Hun actie kan verstrekkende gevolgen hebben. Want voor luchtkwaliteit gelden Europese normen, en als die worden overschreden, kan er niet worden gebouwd.

Op het Vredenburg moeten een nieuw winkelcomplex en een Muziekpaleis verrijzen. Maar ook daar maten Nijssen en Zorn veel meer stikstofdioxide dan de gemeentelijke waarde. Met de introductie van de ‘schone’ bussen hoopte de gemeente een grote milieuwinst te boeken om de vervuiling op het Vredenburg te compenseren. Ten onrechte, blijkt nu volgens hen.

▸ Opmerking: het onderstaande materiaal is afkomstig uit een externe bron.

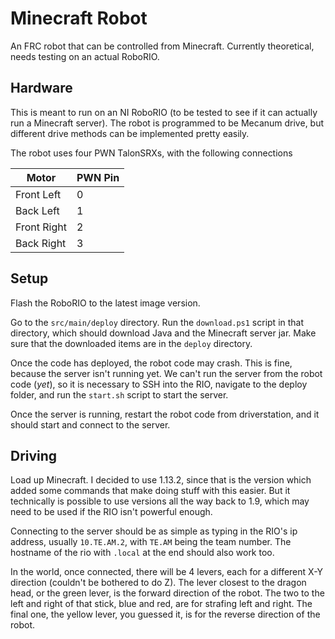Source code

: # Minecraft Robot
An FRC robot that can be controlled from Minecraft.
Currently theoretical, needs testing on an actual RoboRIO.

## Hardware
This is meant to run on an NI RoboRIO (to be tested to see if it can actually run a Minecraft server). The robot is programmed to be Mecanum drive, but different drive methods can be implemented pretty easily.

The robot uses four PWN TalonSRXs, with the following connections

| Motor | PWN Pin |
|  ---  |   ---   |
| Front Left | 0 |
| Back Left | 1 |
| Front Right | 2 |
| Back Right | 3 |

## Setup

Flash the RoboRIO to the latest image version.

Go to the `src/main/deploy` directory. Run the `download.ps1` script in that directory, which should download Java and the Minecraft server jar. Make sure that the downloaded items are in the `deploy` directory.

Once the code has deployed, the robot code may crash. This is fine, because the server isn't running yet. We can't run the server from the robot code (*yet*), so it is necessary to SSH into the RIO, navigate to the deploy folder, and run the `start.sh` script to start the server.

Once the server is running, restart the robot code from driverstation, and it should start and connect to the server.

## Driving

Load up Minecraft. I decided to use 1.13.2, since that is the version which added some commands that make doing stuff with this easier. But it technically is possible to use versions all the way back to 1.9, which may need to be used if the RIO isn't powerful enough.

Connecting to the server should be as simple as typing in the RIO's ip address, usually `10.TE.AM.2`, with `TE.AM` being the team number. The hostname of the rio with `.local` at the end should also work too.

In the world, once connected, there will be 4 levers, each for a different X-Y direction (couldn't be bothered to do Z). The lever closest to the dragon head, or the green lever, is the forward direction of the robot. The two to the left and right of that stick, blue and red, are for strafing left and right. The final one, the yellow lever, you guessed it, is for the reverse direction of the robot.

Hoe dit mogelijk is? Daar wil de gemeente nu niet op reageren. De gemeente ‘streeft’ naar een spoedige invoering van schone, hybride stadsbussen, is de enige reactie.

‘Je moet maar zo gek zijn om die dikke rapporten te gaan doorploegen, maar het is het waard geweest’, zeggen Zorn en Nijssen. Ze raakten niet alleen gemotiveerd door hun zorgen over de plannen voor het stationsgebied. Maar ook door de wijze waarop de gemeente de actievoerder Kees van Oosten aanpakt. Die dreigt zijn huisraad kwijt te raken vanwege een door de gemeente betaalde procedure tegen hem. Van Oosten weet met zijn rechtszaken – die vaak over luchtkwaliteit gaan – veel projecten in de stad te vertragen.

Kees van Oosten is op zijn beurt blij met ‘het explosieve materiaal’ van Zorn en Nijssen. Hij zal het binnenkort gebruiken in procedures tegen de bouw op het Vredenburg.

Waarom Utrecht de luchtkwaliteit niet meet? Niet nodig, zei wethouder De Weger (ChristenUnie) eerder. De Utrechtse SP-fractie is het ‘juridische gesteggel’ rond luchtkwaliteit zat. De fractie heeft besloten zelf een eigen luchtmeetnetwerk voor stikstofdioxide op te zetten. ‘Meten is weten. De door de gemeente gebruikte modellen staan keer op keer ter discussie in de rechtbank. Als in die modellen wordt ingevoerd dat bijvoorbeeld bussen schoner zijn geworden, moet je nameten of dat echt zo is’, zegt SP-raadslid Michel Eggermont. ‘Blijkt de lucht vuiler dan berekend, dan moet er iets gebeuren, in het belang van de gezondheid van de mensen. Die Europese normen zijn er niet voor niets.’

Utrecht vindt dat het hard zijn best doet om aan de wettelijke eisen te voldoen. De wethouder kondigde eerder een verstrekkend verkeersplan aan, waardoor het vanaf 2012 niet meer mogelijk is door het Utrechtse centrum te rijden van de ene kant naar de andere kant van de stad.

Ondernemers in de binnenstad vrezen omzetverlies en critici spreken van een ‘omrijplan’, waarmee de problemen alleen worden verplaatst.